See the included adapters for examples and inspiration.

Once you have an adapter setup, there are two ways you can use this library.

The first, and preferred, way to use this library is to instantiate ES_WP_Query instead of WP_Query. For instance:

$q = new ES_WP_Query( array( 'post_type' => 'event', 'posts_per_page' => 20 ) );

This will guarantee that your query will be run using Elasticsearch (assuming that the request can and should use Elasticsearch) and you should have no conflicts with themes or plugins. The resulting object ($q in this example) works just like WP_Query outside of how it gets the posts.

The second way to use this library is to add 'es' => true to your WP_Query arguments. Here's an example:

$q = new WP_Query( array( 'post_type' => 'event', 'posts_per_page' => 20, 'es' => true ) );

In one regard, this is a safer way to use this library, because it will fall back on good 'ole WP_Query if the library ever goes missing. However, because it depends on the normal processing of WP_Query, it's possible for a plugin or theme to create conflicts, where that plugin or theme is trying to modify WP_Query through one of its provided filters (see below for additional details). In that regard, this can be a very unsafe way to use this library.

Regardless of which way you use the library, everything else about the object should work as per usual.

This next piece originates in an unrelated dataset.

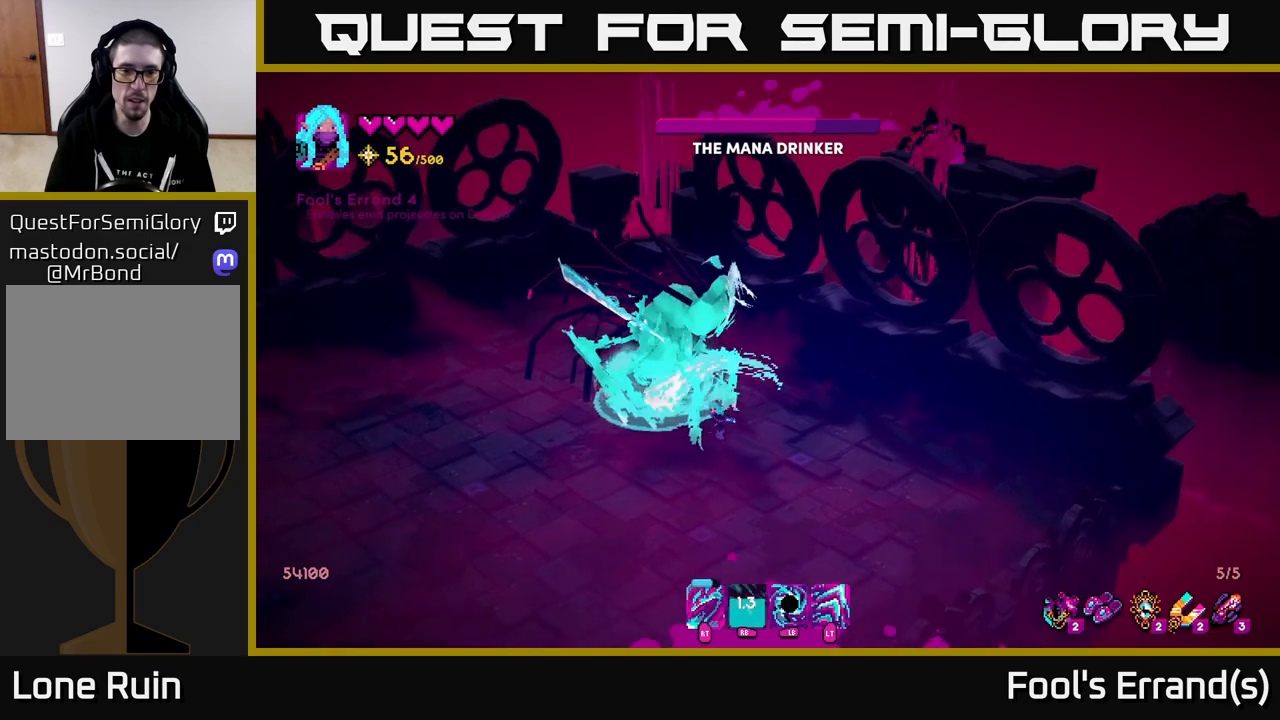
{"buttons": ["R2"], "left_stick": "down-left", "right_stick": "up", "events": [[17, "R2", "up"], [100, "R2", "down"], [183, "R2", "up"], [283, "R2", "down"], [350, "R2", "up"], [367, "right_stick", "up"], [433, "R2", "down"]]}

Differences with WP_Query and Unsupported Features

Meta Queries

  • Regexp comparisons are not supported. The regular expression syntax is slightly different in Elasticsearch vs. PHP, so even if we tried to support them, it would result in a lot of unexpected behaviors. Furthermore, regular expressions are very resource-intensive in Elasticsearch, so you're probably better off just using WP_Query for these queries regardless.
    • If you try to use a regexp query, ES_WP_Query will throw a _doing_it_wrong() notice.
  • LIKE comparisons are incongruous with MySQL. In ES_WP_Query, LIKE-comparison meta queries will run a match query against the analyzed meta values. This will behave similar to a keyword search and will generally be more useful than a LIKE query in MySQL. However, there are notably differences with the MySQL implementation and ES_WP_Query will very likely produce different search results, so don't expect it to be a drop-in replacement.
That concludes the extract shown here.